→ **What needs to be done**:
Which lines of the records contain the word "помощью"? Filter them out and copy each one, matching case exactly.

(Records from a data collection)
^^^^^^^^

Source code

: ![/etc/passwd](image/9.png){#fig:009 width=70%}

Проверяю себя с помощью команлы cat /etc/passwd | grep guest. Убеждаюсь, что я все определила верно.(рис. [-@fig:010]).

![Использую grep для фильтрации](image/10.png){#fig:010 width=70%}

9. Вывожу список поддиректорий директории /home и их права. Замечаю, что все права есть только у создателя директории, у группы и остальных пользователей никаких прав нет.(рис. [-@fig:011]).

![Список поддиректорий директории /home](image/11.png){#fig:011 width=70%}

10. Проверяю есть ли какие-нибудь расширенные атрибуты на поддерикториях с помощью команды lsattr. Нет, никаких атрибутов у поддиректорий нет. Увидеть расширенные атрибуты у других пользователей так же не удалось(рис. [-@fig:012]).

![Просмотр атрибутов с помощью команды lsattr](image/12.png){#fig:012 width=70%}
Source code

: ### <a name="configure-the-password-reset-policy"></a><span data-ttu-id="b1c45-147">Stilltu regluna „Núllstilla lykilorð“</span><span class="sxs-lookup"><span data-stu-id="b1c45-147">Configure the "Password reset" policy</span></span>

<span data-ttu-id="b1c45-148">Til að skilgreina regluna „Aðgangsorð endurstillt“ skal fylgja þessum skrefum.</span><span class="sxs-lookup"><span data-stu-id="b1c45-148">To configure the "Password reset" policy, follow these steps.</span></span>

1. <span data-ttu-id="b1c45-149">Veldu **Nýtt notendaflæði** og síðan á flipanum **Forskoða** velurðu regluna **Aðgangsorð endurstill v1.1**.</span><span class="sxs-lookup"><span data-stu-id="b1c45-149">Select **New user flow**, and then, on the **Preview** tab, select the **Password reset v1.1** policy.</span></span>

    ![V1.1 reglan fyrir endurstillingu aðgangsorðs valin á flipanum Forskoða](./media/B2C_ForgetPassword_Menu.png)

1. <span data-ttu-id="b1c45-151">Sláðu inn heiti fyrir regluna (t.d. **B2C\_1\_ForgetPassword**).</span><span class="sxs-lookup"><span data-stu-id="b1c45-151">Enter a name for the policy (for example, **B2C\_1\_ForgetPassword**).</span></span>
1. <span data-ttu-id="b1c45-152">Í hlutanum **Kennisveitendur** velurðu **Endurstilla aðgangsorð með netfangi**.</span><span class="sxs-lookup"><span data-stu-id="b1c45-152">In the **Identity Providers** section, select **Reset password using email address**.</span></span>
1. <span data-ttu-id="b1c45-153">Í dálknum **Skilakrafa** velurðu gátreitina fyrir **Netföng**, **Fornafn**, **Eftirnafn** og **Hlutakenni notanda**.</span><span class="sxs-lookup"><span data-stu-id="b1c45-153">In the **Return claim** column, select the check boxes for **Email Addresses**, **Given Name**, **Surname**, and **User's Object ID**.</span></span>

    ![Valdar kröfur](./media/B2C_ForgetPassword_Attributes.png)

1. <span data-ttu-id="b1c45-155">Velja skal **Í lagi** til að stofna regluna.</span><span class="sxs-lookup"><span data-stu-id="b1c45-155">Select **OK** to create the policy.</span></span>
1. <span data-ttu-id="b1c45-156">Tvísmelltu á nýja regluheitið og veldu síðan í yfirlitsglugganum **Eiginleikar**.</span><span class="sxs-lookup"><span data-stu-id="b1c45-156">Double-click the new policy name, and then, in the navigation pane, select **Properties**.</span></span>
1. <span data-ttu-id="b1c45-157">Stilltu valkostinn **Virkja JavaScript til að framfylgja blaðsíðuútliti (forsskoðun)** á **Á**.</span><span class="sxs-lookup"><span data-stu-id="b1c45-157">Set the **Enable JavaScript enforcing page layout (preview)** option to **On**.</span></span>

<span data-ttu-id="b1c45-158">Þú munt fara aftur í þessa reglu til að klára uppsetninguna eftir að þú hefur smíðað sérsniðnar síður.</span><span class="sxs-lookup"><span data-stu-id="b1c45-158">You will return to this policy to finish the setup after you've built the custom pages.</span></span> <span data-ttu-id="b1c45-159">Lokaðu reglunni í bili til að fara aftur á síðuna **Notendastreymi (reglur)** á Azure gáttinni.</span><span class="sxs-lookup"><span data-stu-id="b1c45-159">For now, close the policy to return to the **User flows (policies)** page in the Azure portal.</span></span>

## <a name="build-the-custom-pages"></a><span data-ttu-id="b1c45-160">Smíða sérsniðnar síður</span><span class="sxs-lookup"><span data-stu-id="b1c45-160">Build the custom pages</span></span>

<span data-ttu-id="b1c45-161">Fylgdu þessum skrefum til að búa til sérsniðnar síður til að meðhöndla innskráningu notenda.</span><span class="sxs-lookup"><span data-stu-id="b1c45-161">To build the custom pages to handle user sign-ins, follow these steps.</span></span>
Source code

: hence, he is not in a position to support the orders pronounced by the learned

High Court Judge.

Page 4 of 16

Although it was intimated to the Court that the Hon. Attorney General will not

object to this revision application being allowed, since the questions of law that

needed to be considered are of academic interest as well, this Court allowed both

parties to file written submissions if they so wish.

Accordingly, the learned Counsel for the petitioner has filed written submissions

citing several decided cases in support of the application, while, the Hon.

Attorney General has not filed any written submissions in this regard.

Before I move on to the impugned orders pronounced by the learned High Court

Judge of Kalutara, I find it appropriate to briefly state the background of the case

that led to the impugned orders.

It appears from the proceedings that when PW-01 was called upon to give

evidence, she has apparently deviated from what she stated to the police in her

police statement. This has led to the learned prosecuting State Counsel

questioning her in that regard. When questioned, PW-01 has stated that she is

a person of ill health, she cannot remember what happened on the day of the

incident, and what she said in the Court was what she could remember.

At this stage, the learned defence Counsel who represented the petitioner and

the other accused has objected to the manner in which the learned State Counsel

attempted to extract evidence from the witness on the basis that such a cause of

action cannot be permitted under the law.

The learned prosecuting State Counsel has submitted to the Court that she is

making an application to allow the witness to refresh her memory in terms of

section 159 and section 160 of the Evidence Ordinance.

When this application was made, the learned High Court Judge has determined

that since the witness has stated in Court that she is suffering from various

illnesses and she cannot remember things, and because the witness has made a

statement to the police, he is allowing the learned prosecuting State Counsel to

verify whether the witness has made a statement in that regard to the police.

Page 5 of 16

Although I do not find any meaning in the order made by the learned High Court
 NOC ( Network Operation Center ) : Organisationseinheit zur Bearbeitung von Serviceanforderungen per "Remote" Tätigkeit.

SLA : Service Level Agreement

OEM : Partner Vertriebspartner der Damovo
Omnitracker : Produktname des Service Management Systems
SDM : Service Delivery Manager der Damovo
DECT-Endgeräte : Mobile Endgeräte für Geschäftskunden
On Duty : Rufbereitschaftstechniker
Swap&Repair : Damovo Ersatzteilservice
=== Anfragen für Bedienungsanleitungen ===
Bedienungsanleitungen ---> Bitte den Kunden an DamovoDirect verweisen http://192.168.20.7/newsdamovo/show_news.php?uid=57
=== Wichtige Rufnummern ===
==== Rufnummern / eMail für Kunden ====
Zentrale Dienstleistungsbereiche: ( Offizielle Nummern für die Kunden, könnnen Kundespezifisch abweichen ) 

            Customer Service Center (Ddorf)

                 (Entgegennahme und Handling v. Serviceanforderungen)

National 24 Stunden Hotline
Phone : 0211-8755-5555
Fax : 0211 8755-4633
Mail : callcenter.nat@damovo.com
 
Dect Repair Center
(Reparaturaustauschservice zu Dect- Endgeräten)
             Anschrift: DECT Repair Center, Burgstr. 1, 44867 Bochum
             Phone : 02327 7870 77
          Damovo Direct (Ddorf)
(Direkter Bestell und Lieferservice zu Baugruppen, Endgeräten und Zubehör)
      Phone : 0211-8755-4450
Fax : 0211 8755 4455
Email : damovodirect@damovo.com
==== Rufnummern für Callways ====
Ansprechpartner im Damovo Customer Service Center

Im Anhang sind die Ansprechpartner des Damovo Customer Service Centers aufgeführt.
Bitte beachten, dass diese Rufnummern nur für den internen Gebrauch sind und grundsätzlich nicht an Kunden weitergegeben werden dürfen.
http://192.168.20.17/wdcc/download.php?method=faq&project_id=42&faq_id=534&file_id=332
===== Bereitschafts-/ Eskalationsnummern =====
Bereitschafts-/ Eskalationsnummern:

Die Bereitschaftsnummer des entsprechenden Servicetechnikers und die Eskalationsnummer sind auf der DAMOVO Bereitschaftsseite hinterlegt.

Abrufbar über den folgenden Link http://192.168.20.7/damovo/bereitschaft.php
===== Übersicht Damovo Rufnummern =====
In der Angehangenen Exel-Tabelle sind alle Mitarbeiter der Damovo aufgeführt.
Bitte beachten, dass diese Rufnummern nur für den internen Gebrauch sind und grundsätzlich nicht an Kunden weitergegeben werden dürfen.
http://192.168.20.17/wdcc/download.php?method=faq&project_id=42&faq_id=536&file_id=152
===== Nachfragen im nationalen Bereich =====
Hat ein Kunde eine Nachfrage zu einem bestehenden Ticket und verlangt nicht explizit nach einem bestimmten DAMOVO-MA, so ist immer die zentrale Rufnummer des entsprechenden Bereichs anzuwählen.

^^^^^^^^

→ **Expected answer**:
Проверяю себя с помощью команлы cat /etc/passwd | grep guest. Убеждаюсь, что я все определила верно.(рис. [-@fig:010]).
10. Проверяю есть ли какие-нибудь расширенные атрибуты на поддерикториях с помощью команды lsattr. Нет, никаких атрибутов у поддиректорий нет. Увидеть расширенные атрибуты у других пользователей так же не удалось(рис. [-@fig:012]).
![Просмотр атрибутов с помощью команды lsattr](image/12.png){#fig:012 width=70%}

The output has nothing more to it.